══ SUPPLIED RECORDS ══

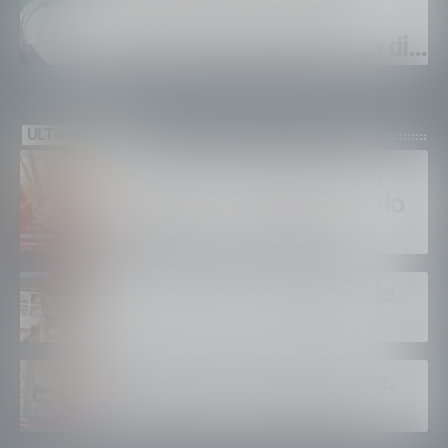
siccità e risorsa idrica, la
coperta sempre più corta di
una riserva in esaurimento
ULTIMI VIDEO
Incendio in Valchiavenna,
Trussoni. ”E’ dura, ma vedo
solidarietà e tanti aiuti”
Tirano dopo la tangenziale
Albaredo accende l’estate.
”Quanti eventi ad agosto”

═══

Output the full material above exactly, leaving every picture out.

## [WRITTEN ANSWER]
siccità e risorsa idrica, la
coperta sempre più corta di
una riserva in esaurimento
ULTIMI VIDEO
Incendio in Valchiavenna,
Trussoni. ”E’ dura, ma vedo
solidarietà e tanti aiuti”
Tirano dopo la tangenziale
Albaredo accende l’estate.
”Quanti eventi ad agosto”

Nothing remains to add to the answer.